## Prompt 1:
From the wassailing text below, list the counties it names as part of the West of England apple-growing areas.

Wassailing can be a confusing concept as it actually applies to two separate traditions: the house-visiting wassail and the orchard-visiting wassail. The house-visiting wassail was the pre-Christmas/Yuletide practice of people going from door-to-door in a village singing songs in exchange for food, or a few coins and, ideally, the offer of a drink (usually mulled cider) from the wassail bowl.

Some of you may recall the Christmas carol…

Here we come a-wassailing

Among the leaves so green,

Which also includes the lines:

We are not daily beggars who beg from door to door

But we are friendly neighbors whom you’ve seen before.

A pot of wassail (CC BY-SA 2.0)

A pot of wassail (CC BY-SA 2.0)

Not surprisingly, in bygone days the local wealthy farmers and lords of the manor were the prime targets for visits by wassailers although if they refused to donate anything or were felt to have been stingy, they risked being abused or even having their property vandalized, in much the same way disgruntled Halloween “trick or treaters” might egg someone’s house.

However, during the Victorian era (the Victorians were great ones for sanitizing old customs, particularly those that could get out of hand) Yuletide wassailing gave way to the more genteel style of “caroling” (or carol singing) we have today.

Wassailing revelers (Public Domain)

Wassailing revelers (Public Domain)

And then there is the orchard-visiting wassail. This usually takes place on either Twelfth Night (in the UK the 5 th of January) or on Old Twelfth Night (or “Old Twelvey”) on the 17th January, which is when Twelfth Night would have taken place before the current Gregorian Calendar was introduced in 1752. (Yes, over 260 years later these things still matter in the UK.) To add to the confusion, in some areas orchard wassailing takes place on Plough Monday (the first Monday after Twelfth Night and the traditional resumption of agricultural work after the Christmas break). And, this being the modern family-friendly world, in reality the festivities now frequently take place on the nearest Saturday!

The nature of the festivities varies from location to location, as do the numbers attending, varying from dozens to hundreds in some instances. The hot-spots for celebrations are the traditional apple growing areas of the West of England (Devon, Somerset, Dorset, Gloucestershire and Herefordshire), along with Kent, and East Anglia (Norfolk, Suffolk, Cambridgeshire and Essex). In fact, the oldest recorded mention of apple wassailing took place at Fordwich, Kent, in AD 1585.

Wassailing involves music, singing, cider drinking, bonfires, and varieties of “mumming” (including performances by “Molly Men”, “Morris Dancers”, and/or traditional plays.) However, the core element common to all orchard wassailing is the ritual of waking up the spirits of the apple trees from their winter dormancy for the new growing season, while simultaneously scaring away any evil spirits or witches that might blight a good harvest of fruit the following autumn.

Wassailing at the orchard (Public Domain)

Wassailing at the orchard (Public Domain)

## Prompt 2:
Write out every one of the records below word for word. Leave the pictures out.

## Records supplied:

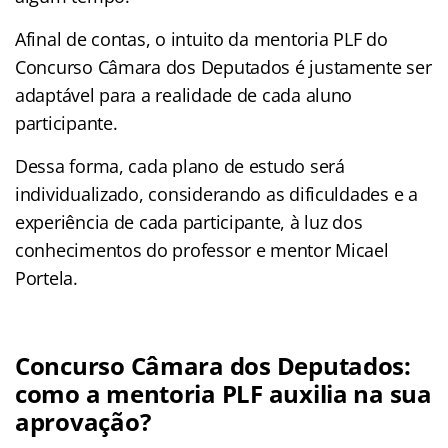
Afinal de contas, o intuito da mentoria PLF do
Concurso Câmara dos Deputados é justamente ser
adaptável para a realidade de cada aluno
participante.
Dessa forma, cada plano de estudo será
individualizado, considerando as dificuldades e a
experiência de cada participante, à luz dos
conhecimentos do professor e mentor Micael
Portela.
Concurso Câmara dos Deputados:
como a mentoria PLF auxilia na sua
aprovação?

## Expected answer 1:
Devon, Somerset, Dorset, Gloucestershire, Herefordshire

## Expected answer 2:
Afinal de contas, o intuito da mentoria PLF do
Concurso Câmara dos Deputados é justamente ser
adaptável para a realidade de cada aluno
participante.
Dessa forma, cada plano de estudo será
individualizado, considerando as dificuldades e a
experiência de cada participante, à luz dos
conhecimentos do professor e mentor Micael
Portela.
Concurso Câmara dos Deputados:
como a mentoria PLF auxilia na sua
aprovação?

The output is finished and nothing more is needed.